What you should do: Gather every line below that contains the word "ścisłych" and copy each one in full. Matching is case-sensitive.

--- --- ---

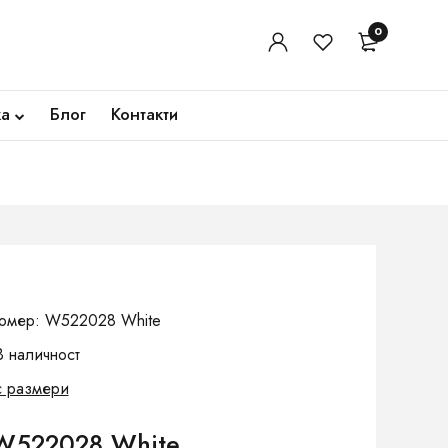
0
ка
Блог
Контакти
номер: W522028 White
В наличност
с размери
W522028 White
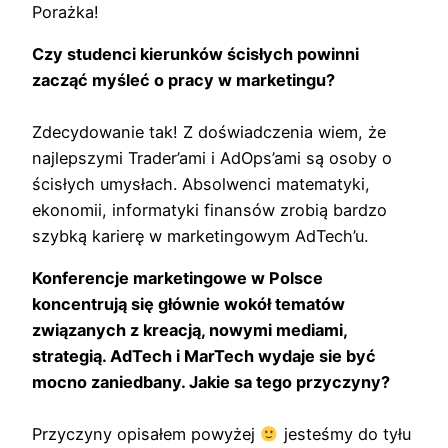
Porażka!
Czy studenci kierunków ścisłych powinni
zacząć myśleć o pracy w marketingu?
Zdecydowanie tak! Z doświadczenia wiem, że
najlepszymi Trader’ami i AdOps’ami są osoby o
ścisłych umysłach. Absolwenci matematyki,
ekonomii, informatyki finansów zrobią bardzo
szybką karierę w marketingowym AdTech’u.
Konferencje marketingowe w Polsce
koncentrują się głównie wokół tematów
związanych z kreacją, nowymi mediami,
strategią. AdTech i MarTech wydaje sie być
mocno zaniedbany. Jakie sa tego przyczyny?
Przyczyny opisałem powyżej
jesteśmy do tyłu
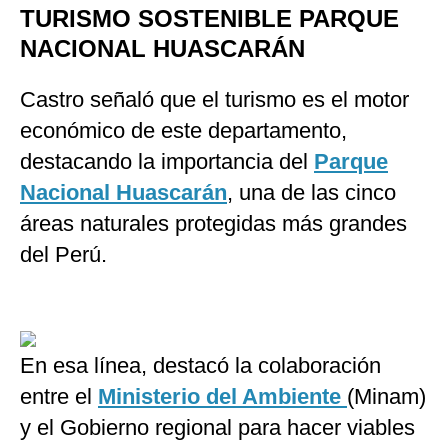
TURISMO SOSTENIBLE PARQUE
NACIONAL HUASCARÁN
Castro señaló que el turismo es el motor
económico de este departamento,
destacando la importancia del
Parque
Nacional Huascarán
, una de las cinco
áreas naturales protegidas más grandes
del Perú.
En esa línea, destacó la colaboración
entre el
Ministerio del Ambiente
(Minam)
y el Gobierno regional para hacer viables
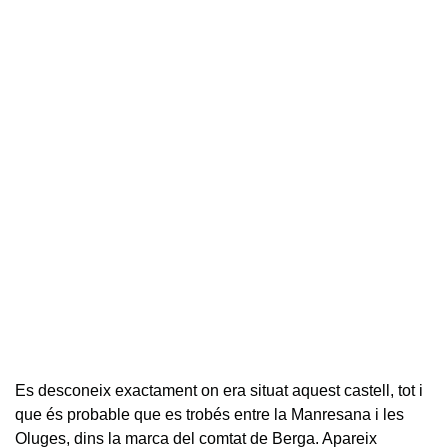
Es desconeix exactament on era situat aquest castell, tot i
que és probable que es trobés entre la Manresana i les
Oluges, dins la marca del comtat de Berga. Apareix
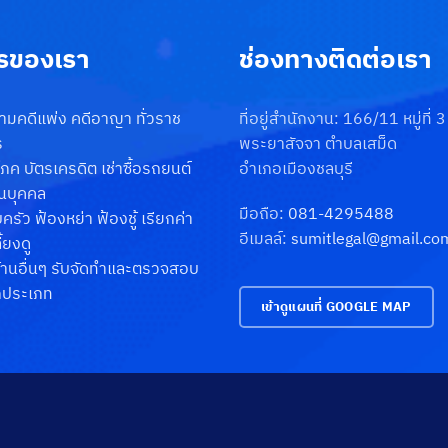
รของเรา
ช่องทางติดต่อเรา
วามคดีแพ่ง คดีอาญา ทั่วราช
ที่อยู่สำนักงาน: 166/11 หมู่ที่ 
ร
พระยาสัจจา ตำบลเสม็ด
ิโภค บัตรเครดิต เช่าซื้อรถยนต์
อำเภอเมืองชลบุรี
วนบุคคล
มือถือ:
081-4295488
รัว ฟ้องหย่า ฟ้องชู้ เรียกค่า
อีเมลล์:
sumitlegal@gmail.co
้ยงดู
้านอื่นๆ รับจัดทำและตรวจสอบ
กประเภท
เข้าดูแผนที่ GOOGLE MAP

--- --- ---

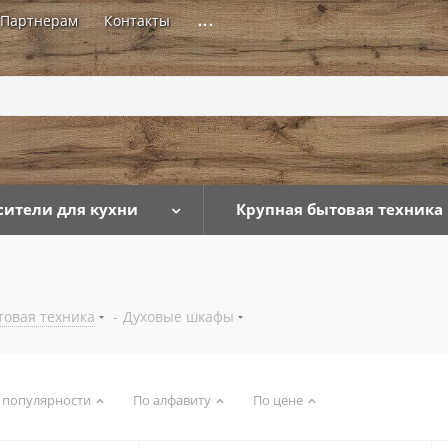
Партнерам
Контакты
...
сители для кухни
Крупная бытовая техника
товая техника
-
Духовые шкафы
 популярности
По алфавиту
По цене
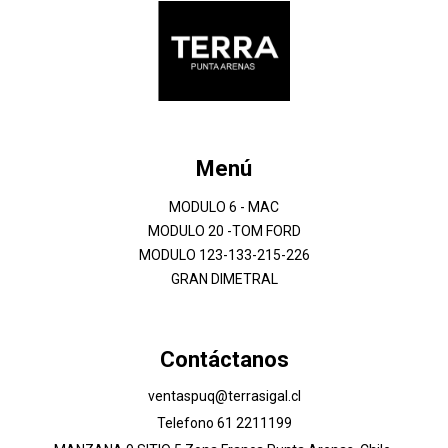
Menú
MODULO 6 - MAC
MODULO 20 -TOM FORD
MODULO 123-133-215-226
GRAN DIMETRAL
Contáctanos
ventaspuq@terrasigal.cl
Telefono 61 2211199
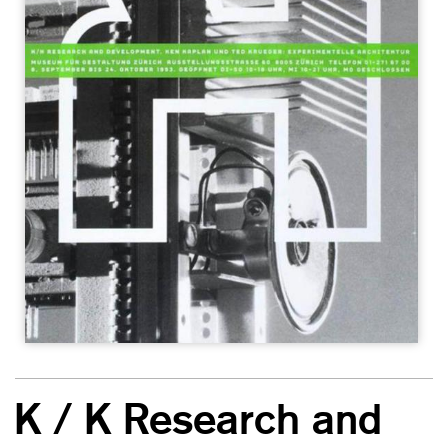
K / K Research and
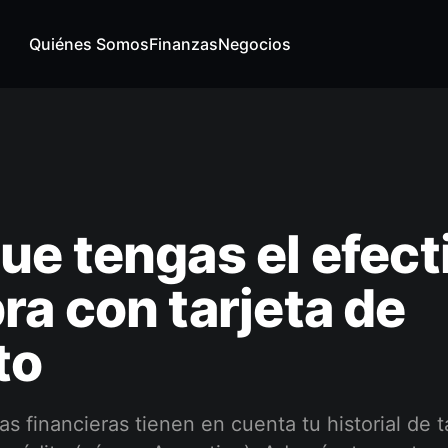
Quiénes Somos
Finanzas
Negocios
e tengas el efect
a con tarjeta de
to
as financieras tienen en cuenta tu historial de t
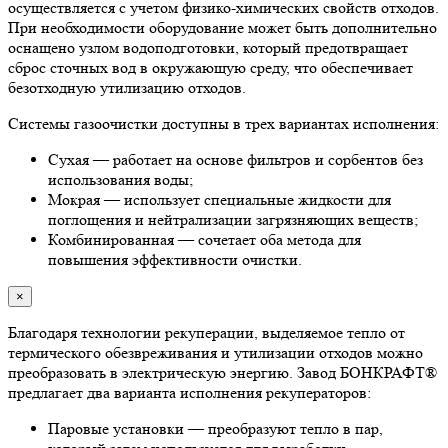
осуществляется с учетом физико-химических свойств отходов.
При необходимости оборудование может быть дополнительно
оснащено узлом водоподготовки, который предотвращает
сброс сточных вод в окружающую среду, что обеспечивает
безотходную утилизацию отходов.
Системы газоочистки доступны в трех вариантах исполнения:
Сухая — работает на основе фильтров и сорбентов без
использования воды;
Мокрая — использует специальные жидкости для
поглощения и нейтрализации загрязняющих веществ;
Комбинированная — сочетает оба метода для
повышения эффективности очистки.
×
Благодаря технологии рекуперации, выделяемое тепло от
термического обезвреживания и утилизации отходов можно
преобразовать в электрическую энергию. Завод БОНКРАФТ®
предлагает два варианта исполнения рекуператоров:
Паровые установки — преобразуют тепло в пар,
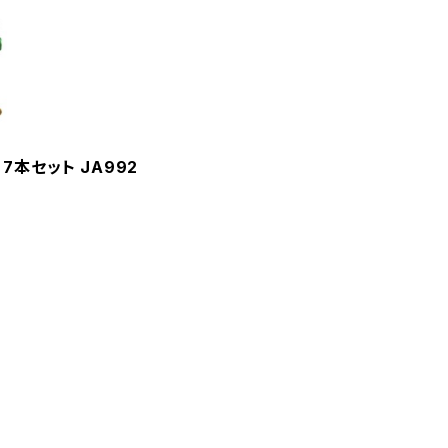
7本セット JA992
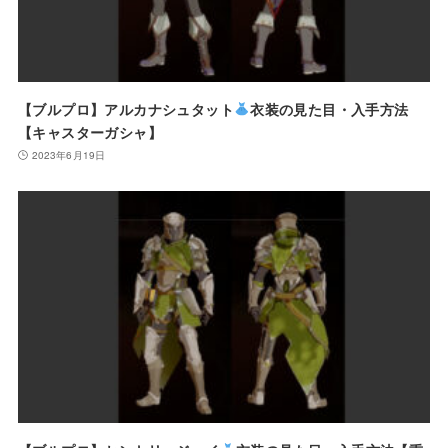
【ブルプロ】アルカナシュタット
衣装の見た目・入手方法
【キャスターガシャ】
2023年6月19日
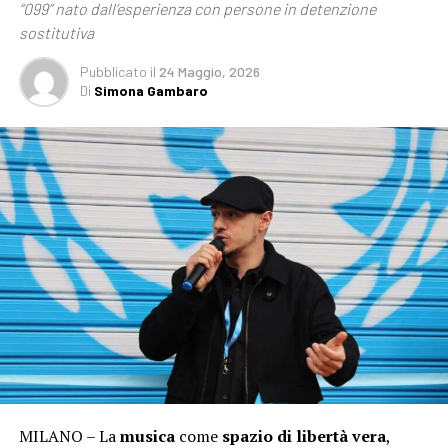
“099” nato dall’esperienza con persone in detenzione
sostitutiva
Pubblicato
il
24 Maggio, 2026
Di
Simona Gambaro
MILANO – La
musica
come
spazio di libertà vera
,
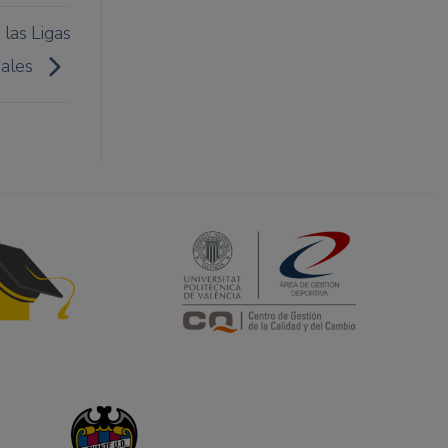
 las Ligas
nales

--- --- ---

Output of the task:
Czy studenci kierunków ścisłych powinni
ścisłych umysłach. Absolwenci matematyki,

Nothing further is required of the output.